Elsewhere, film critics tried to puzzle out if 2013 was the latest Year of the Black Movie, simply because there was more than one good one that non-black people heard about (12 Years a Slave, Lee Daniels’ The Butler and Fruitvale Station for starters). And if any black athlete wins a medal or two at the 2014 Winter Olympic Games in Sochi, Russia, it’ll be news throughout the black media landscape (not that it’s never happened before, but it seems to always be surprising to see black folk excel at sports played in the cold).
Soul Train meant something to black America – and still does – that American Bandstand could never mean to its audience. Those kids had constant reminders of how it looked and felt, countless cues on how to do so, because all the people on TV and in movies looked like them. For black folk, especially those who came along in the years soon after Martin Luther King, Jr. and Malcolm X had been killed, Soul Train was less a TV show and more a weekly pilgrimage to something of a sepia Promised Land.

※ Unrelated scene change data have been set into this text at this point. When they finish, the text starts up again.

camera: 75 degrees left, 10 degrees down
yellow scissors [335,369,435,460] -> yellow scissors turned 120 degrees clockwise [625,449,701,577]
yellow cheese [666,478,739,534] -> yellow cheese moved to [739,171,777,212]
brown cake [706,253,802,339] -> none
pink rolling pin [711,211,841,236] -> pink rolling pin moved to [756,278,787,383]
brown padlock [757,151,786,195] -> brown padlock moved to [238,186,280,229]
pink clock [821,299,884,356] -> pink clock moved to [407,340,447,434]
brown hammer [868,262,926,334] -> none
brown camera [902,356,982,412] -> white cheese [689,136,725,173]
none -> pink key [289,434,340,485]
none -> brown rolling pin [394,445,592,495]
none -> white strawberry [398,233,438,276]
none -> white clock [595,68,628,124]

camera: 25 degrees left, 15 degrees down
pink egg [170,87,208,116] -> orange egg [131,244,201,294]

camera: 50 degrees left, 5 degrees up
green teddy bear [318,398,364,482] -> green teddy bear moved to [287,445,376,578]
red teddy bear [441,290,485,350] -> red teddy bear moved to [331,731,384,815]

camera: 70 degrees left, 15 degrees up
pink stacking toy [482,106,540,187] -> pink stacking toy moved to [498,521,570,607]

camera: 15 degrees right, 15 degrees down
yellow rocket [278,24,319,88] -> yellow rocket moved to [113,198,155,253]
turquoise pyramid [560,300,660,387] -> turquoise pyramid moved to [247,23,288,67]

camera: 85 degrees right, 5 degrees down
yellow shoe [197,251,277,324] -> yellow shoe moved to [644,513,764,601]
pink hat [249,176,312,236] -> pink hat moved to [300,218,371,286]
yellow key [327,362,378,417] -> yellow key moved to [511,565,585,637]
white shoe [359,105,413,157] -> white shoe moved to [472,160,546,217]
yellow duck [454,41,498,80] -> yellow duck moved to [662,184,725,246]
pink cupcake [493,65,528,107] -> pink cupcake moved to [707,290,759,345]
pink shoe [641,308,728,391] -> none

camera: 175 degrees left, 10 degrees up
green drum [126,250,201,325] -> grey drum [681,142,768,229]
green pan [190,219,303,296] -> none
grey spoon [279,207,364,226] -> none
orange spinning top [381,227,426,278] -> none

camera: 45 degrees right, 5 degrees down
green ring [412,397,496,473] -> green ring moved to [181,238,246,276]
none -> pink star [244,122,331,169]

For all the success stories black people have seen and lived through, for all the gains we’ve made, there is still a longing within us to see our people – and, by extension, ourselves – in the spotlight. We still get a bit of a rush when folks who look like us are the stars. To this day, decades after Gates’ Piedmont youth, black folk still crave that moment of seeing ourselves in all our glory, that giddy combination of education, acculturation, inspiration and validation.
And when it happens, we tweet @ColoredOnChannel2.